Computing has shifted through clear phases: first the cpu, then the gpu, then whole systems optimized for parallel workloads. The article frames the next phase as the ´token factory´, a systems-level idea born from the need to move vastly more data through large language models. In this view, tokens are the measurable output that matters; every architectural choice serves the goal of maximizing tokens per second. That shift changes how engineers define efficiency, and it elevates throughput above many traditional metrics.
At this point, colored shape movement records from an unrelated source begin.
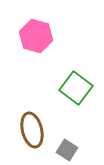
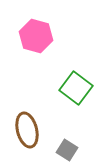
brown ellipse: moved 5 px left
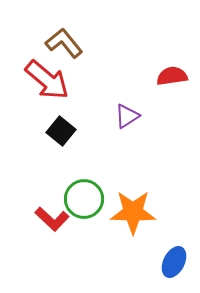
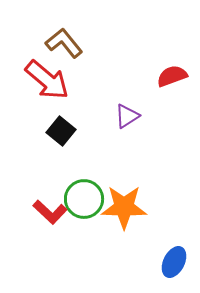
red semicircle: rotated 12 degrees counterclockwise
orange star: moved 9 px left, 5 px up
red L-shape: moved 2 px left, 7 px up
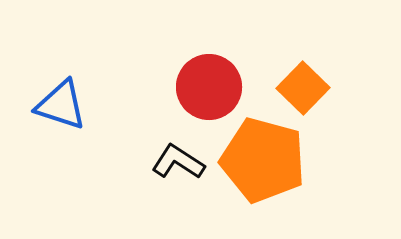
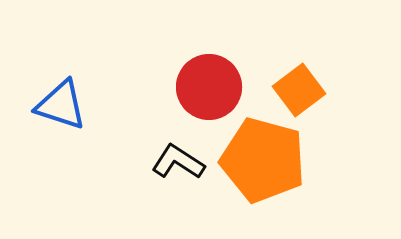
orange square: moved 4 px left, 2 px down; rotated 9 degrees clockwise
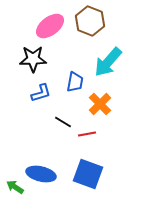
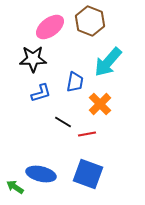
pink ellipse: moved 1 px down
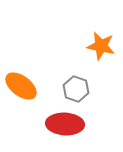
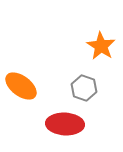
orange star: rotated 20 degrees clockwise
gray hexagon: moved 8 px right, 1 px up
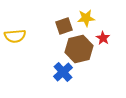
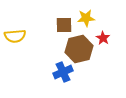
brown square: moved 1 px up; rotated 18 degrees clockwise
blue cross: rotated 18 degrees clockwise
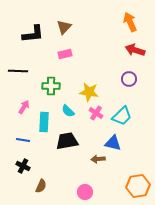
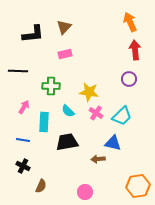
red arrow: rotated 66 degrees clockwise
black trapezoid: moved 1 px down
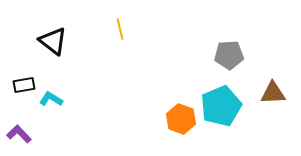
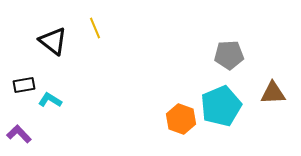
yellow line: moved 25 px left, 1 px up; rotated 10 degrees counterclockwise
cyan L-shape: moved 1 px left, 1 px down
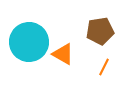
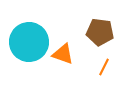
brown pentagon: moved 1 px down; rotated 16 degrees clockwise
orange triangle: rotated 10 degrees counterclockwise
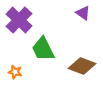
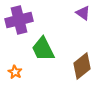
purple cross: rotated 32 degrees clockwise
brown diamond: rotated 60 degrees counterclockwise
orange star: rotated 16 degrees clockwise
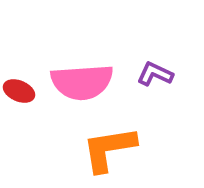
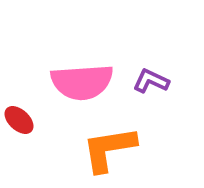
purple L-shape: moved 4 px left, 7 px down
red ellipse: moved 29 px down; rotated 20 degrees clockwise
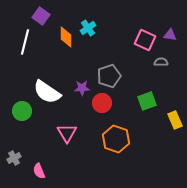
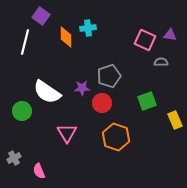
cyan cross: rotated 28 degrees clockwise
orange hexagon: moved 2 px up
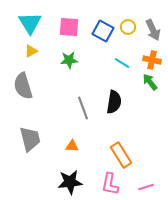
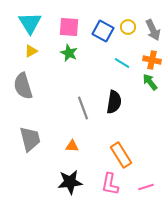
green star: moved 7 px up; rotated 30 degrees clockwise
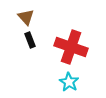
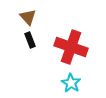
brown triangle: moved 2 px right
cyan star: moved 2 px right, 1 px down
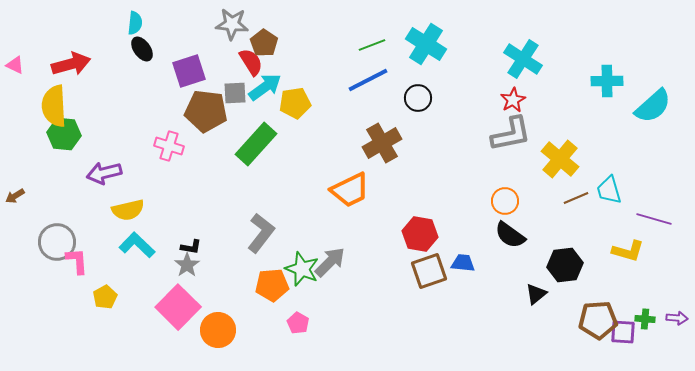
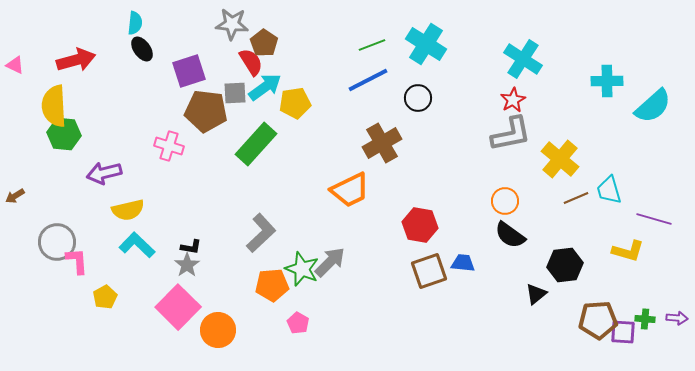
red arrow at (71, 64): moved 5 px right, 4 px up
gray L-shape at (261, 233): rotated 9 degrees clockwise
red hexagon at (420, 234): moved 9 px up
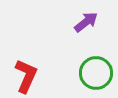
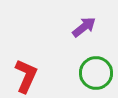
purple arrow: moved 2 px left, 5 px down
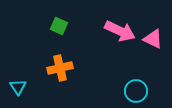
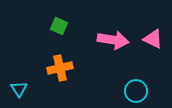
pink arrow: moved 7 px left, 9 px down; rotated 16 degrees counterclockwise
cyan triangle: moved 1 px right, 2 px down
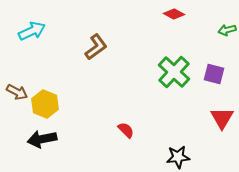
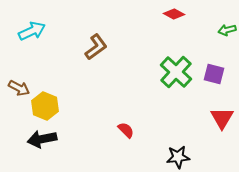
green cross: moved 2 px right
brown arrow: moved 2 px right, 4 px up
yellow hexagon: moved 2 px down
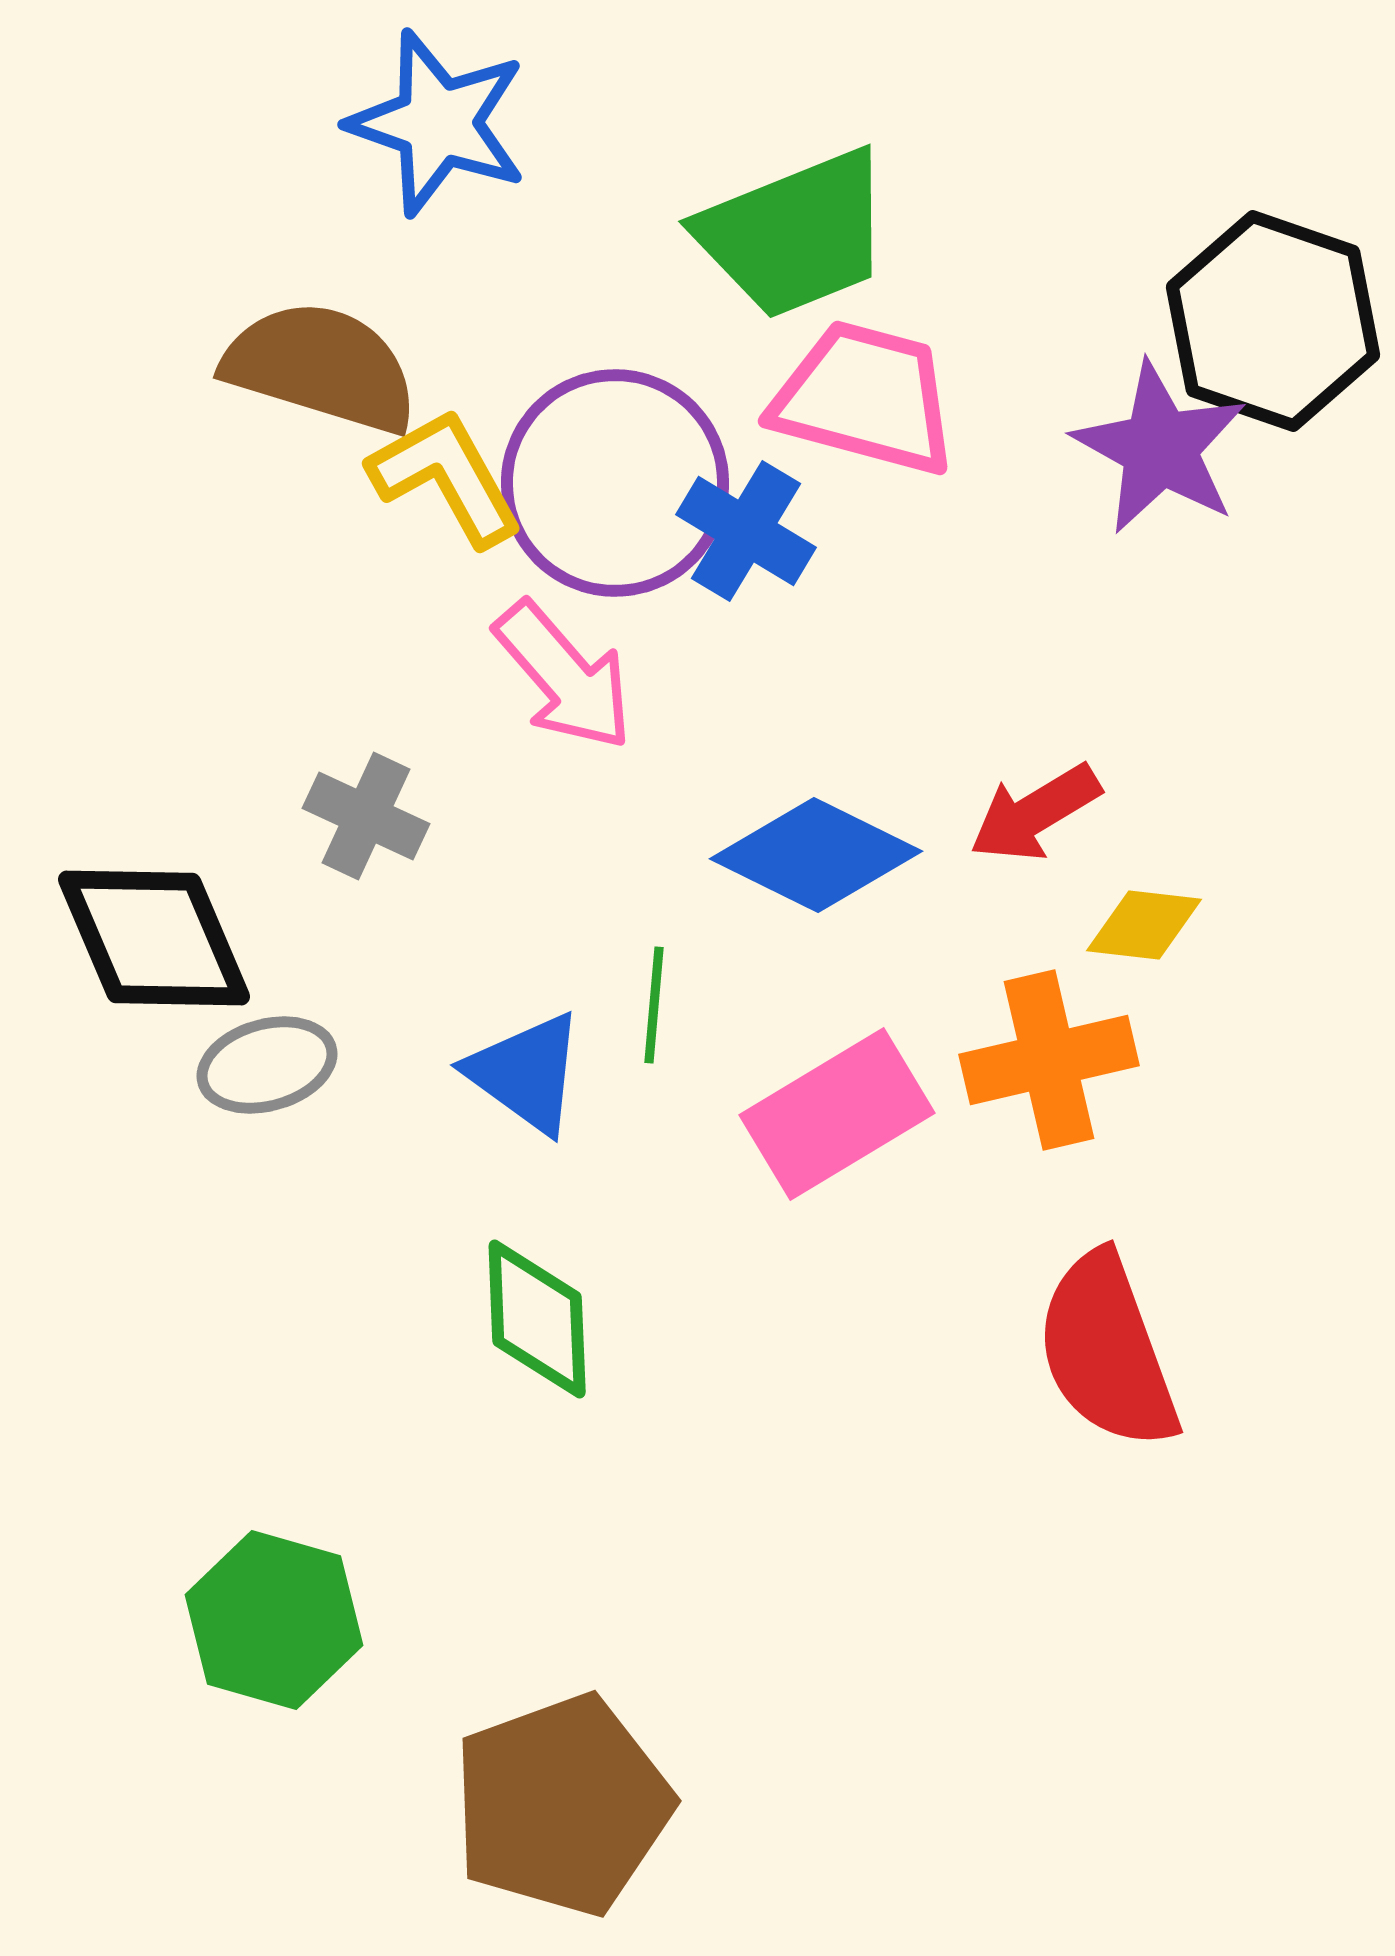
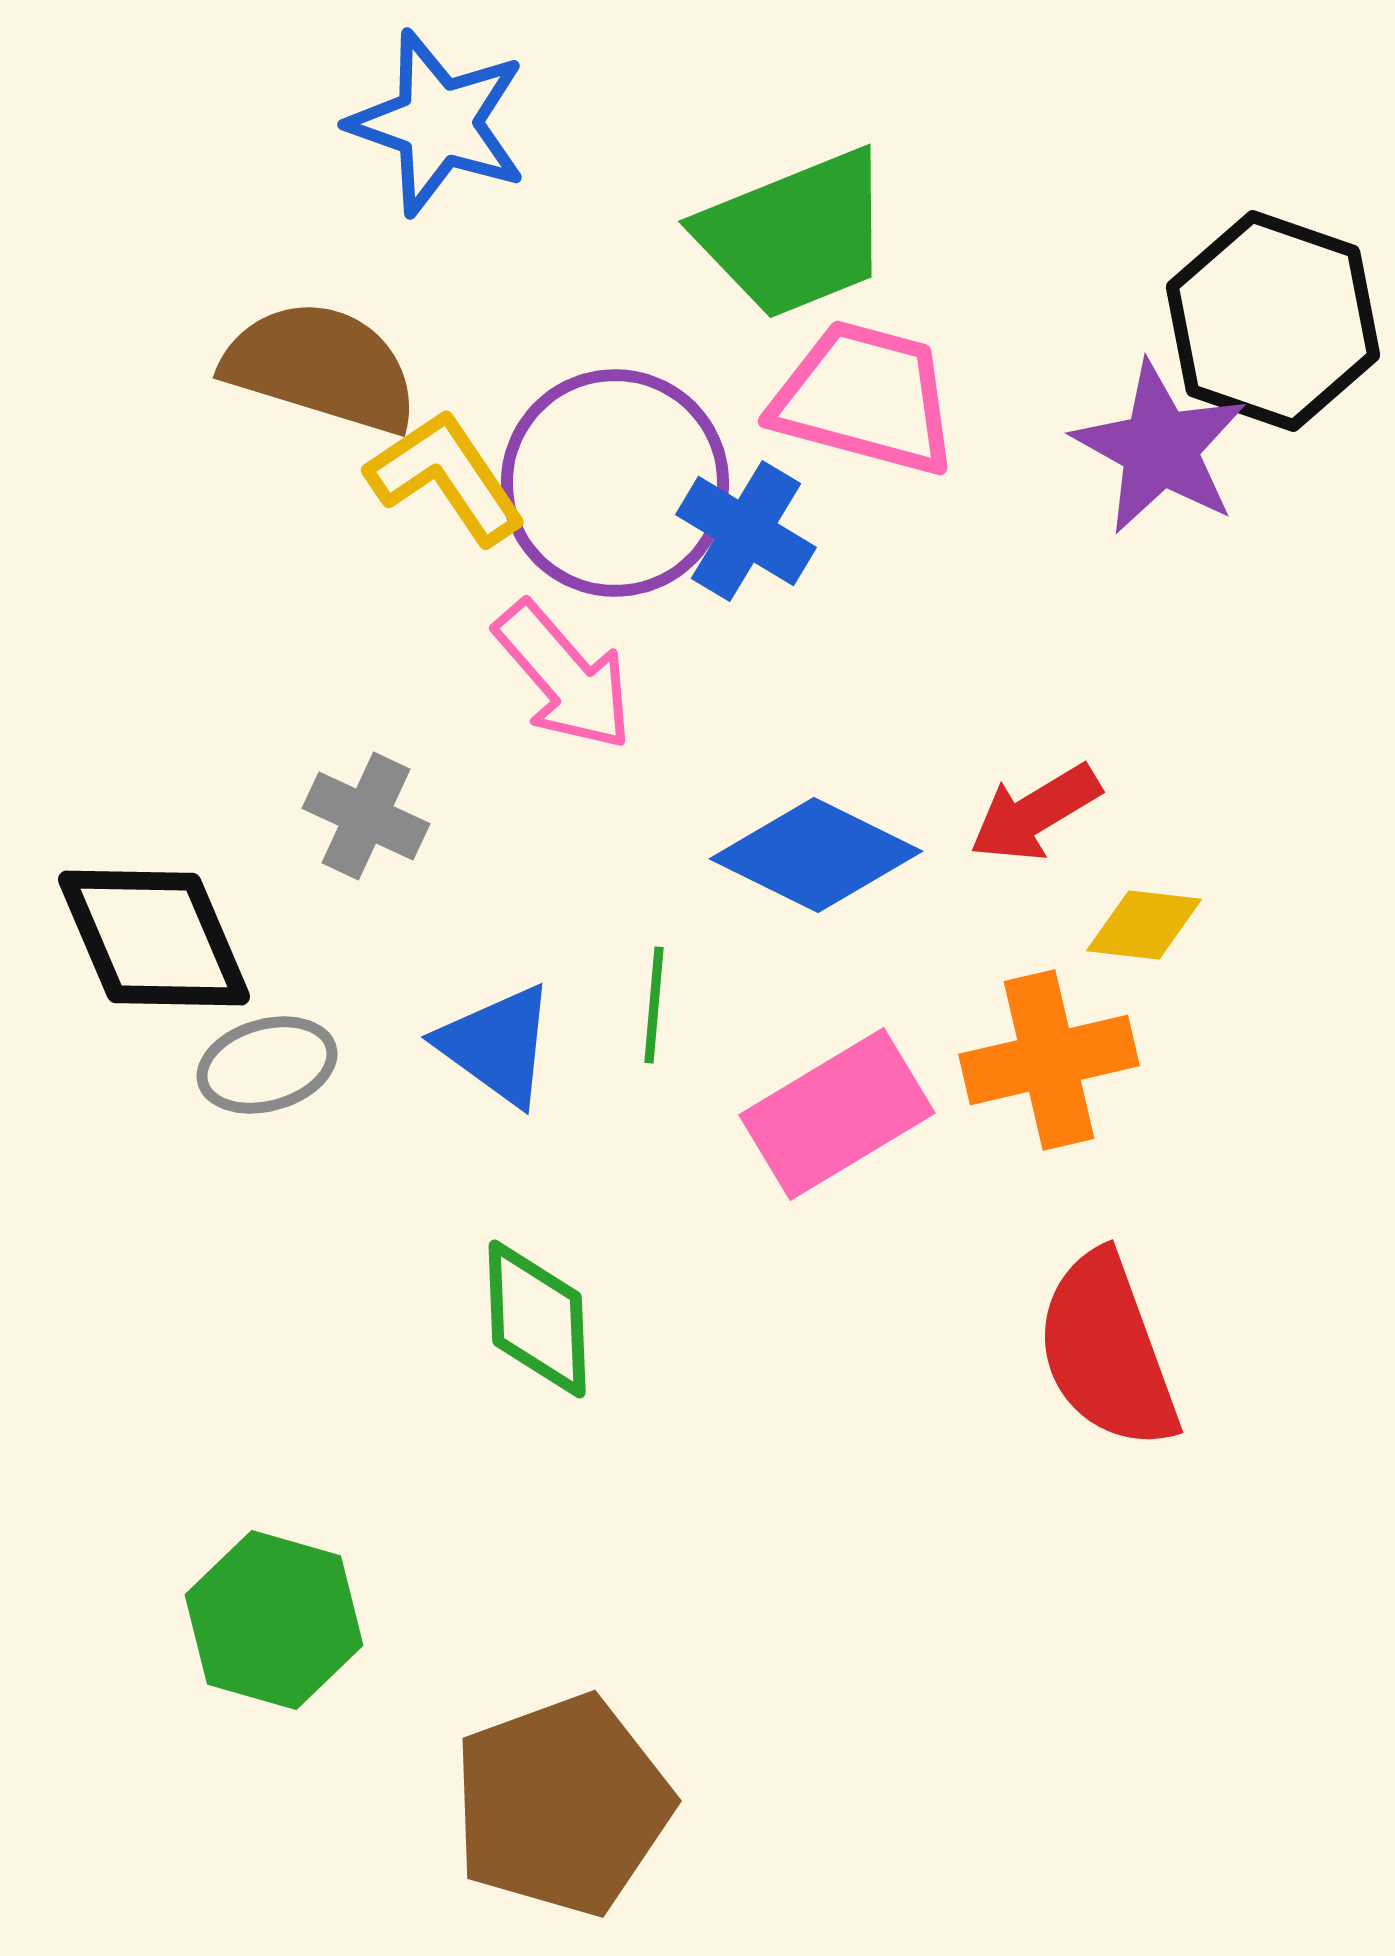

The scale is extreme. The article cites xai´s colossus 1 at 100,000 nvidia h100 gpus and notes colossus 2 will use more than 550,000 nvidia gb200 and gb300 gpus. These numbers are presented to show that modern deployments exist to produce tokens at an industrial rate. Historically inference migrated from cpus to gpus and then to integrated systems like nvidia nvl72. Today, entire facilities are being treated as a single compute unit tuned to feed models with the largest possible stream of tokens.
Design and procurement decisions follow. When the primary metric is tokens per second, network topologies, cooling, power distribution, rack layouts and software stacks are chosen to maximize sustained throughput for both training runs and later inference. The article stresses that the ´token factory´ is not a single component but an orchestrated combination of compute, interconnect and infrastructure focused on token generation. That focus has downstream effects on how performance is reported, how capacity is forecast, and how future accelerators are evaluated.
There are broader implications for buyers and builders. Benchmarks will trend toward token-centric measures, vendors will optimize across system boundaries, and operators will trade versatility for specialized throughput. The ´token factory´ concept reframes data centers as production lines, where the unit of value is the token and the system is engineered to churn out as many as possible.